Geteilte Lerngruppen, wenn es die Infektionslage zulässt – konsequenter Distanzunterricht, wenn notwendig.

Pressemitteilung vom 06.Januar 2021

Die GEW Nordhessen stellt fest, dass die hessische Bildungspolitik seit fast einem Jahr der Pandemieentwicklung hinterherläuft. Die hessische Landesregierung muss endlich auf die Empfehlungen des RKIs hören und dessen Stufenplan umsetzen. Die heutigen Entscheidungen kommen viel zu spät und lasse Lernende und Lehrende ratlos zurück.

 

 

Bereits im Herbst hätten die Weichen für den Umgang mit der zweiten Welle gestellt werden müssen. Die drei Tage des Distanzlernens vor den Weihnachtsferien haben vielfach gezeigt, dass die digitale Infrastruktur nicht ausreicht um mehr als 760.000 hessische Schüler*innen digital zu erreichen. Statt allein die Hoffnung darauf zu setzen, dass die Lernenden digital unterstützt aus der Ferne beschult werden können, bedarf es weitergehender Konzepte, die sicherstellen, dass medizinisch gebotene Abstände in den Klassenräumen gewahrt werden können. 

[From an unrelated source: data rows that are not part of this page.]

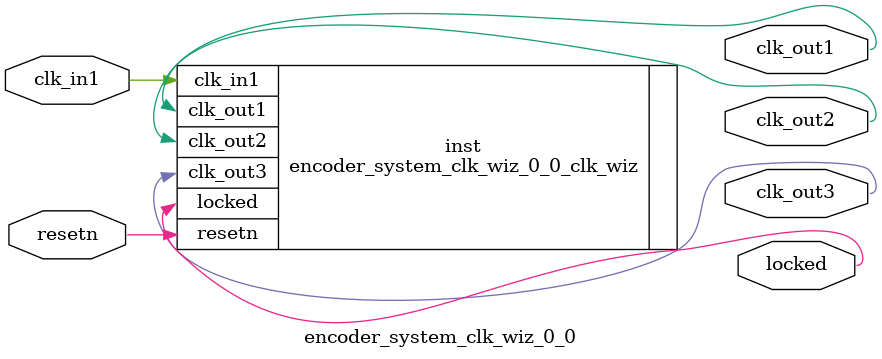
<source format=v>


`timescale 1ps/1ps

(* CORE_GENERATION_INFO = "encoder_system_clk_wiz_0_0,clk_wiz_v6_0_10_0_0,{component_name=encoder_system_clk_wiz_0_0,use_phase_alignment=true,use_min_o_jitter=false,use_max_i_jitter=false,use_dyn_phase_shift=false,use_inclk_switchover=false,use_dyn_reconfig=false,enable_axi=0,feedback_source=FDBK_AUTO,PRIMITIVE=MMCM,num_out_clk=3,clkin1_period=8.000,clkin2_period=10.000,use_power_down=false,use_reset=true,use_locked=true,use_inclk_stopped=false,feedback_type=SINGLE,CLOCK_MGR_TYPE=NA,manual_override=false}" *)

module encoder_system_clk_wiz_0_0 
 (
  // Clock out ports
  output        clk_out1,
  output        clk_out2,
  output        clk_out3,
  // Status and control signals
  input         resetn,
  output        locked,
 // Clock in ports
  input         clk_in1
 );

  encoder_system_clk_wiz_0_0_clk_wiz inst
  (
  // Clock out ports  
  .clk_out1(clk_out1),
  .clk_out2(clk_out2),
  .clk_out3(clk_out3),
  // Status and control signals               
  .resetn(resetn), 
  .locked(locked),
 // Clock in ports
  .clk_in1(clk_in1)
  );

endmodule

</source>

Das bedeutet, dass bis zum Erreichen eines Inzidenzwertes von weniger als 50 Neuinfektionen je 100000 Einwohner*innen der Unterricht in geteilten Gruppen stattfinden muss. Dabei ist die Notbetreuung der Kinder von Eltern in systemrelevanten Berufen sicherzustellen und die Freistellung von Eltern ohne Einkommensverluste zu gewährleisten.

Die Schulen müssen zeitnah mit technischen Luftfiltern sowie Informationstechnik (Endgeräte) für Lernende und Lehrende ausgestattet werden.

Die heutigen Beschlüsse entsprechen nicht den eingangs formulierten Erwartungen der GEW Nordhessen. In Grundschulen führt die Aufhebung der Präsenzpflicht vermutlich dazu, dass auf die Kolleg*innen viel zusätzliche Arbeit zukommt. Die von Herrn Prof. Dr. Lorz formulierte Erwartung, die Lernenden könnten mit dem gleichen Material in der Schule und zu Hause unterrichtet werden, ist weltfremd.

Lernen in der Schule ist soziale Interaktion und Beziehungsarbeit. Während die anwesenden Schüler*innen die Möglichkeit haben aktiv am Unterricht teilzunehmen, können die nicht anwesenden Schüler*innen sicherlich nicht das gleiche Lernpensum bearbeiten.


Inwiefern es gelingen wird, in den Abschlussklassen frei werdende Räume zu nutzen, wird sehr von der Situation vor Ort abhängen. An berufsbildenden Schulen sind je nach angebotenen Schulformen mehr als 1/3 der Schüler*innen anwesend. In der Fachoberschule sind es zum Beispiel nur zwei Schuljahre und damit ist der komplette Jahrgang ab Montag, den 11.1.2021 in der Schule, während der Jahrgang 11 aufgrund des ganzjährigen Betriebspraktikums nur 2 Tage in der Schule ist, und damit gar nicht genügend Raumkapazitäten frei werden. Die Raumplanung hierfür wird für die Schulleitungsmitglieder zur Herkulesaufgabe bis Montag.

Die Lehrkräfte benötigen schnell einen Rechtsrahmen, um die Halbjahreszeugnisse rechtssicher ausstellen zu können. Schriftliche Leistungsnachweise, die eigentlich noch im Januar eingeholt werden müssten, können nicht mehr erbracht werden. Die Verordnungen müssen dahingehend entsprechend angepasst werden.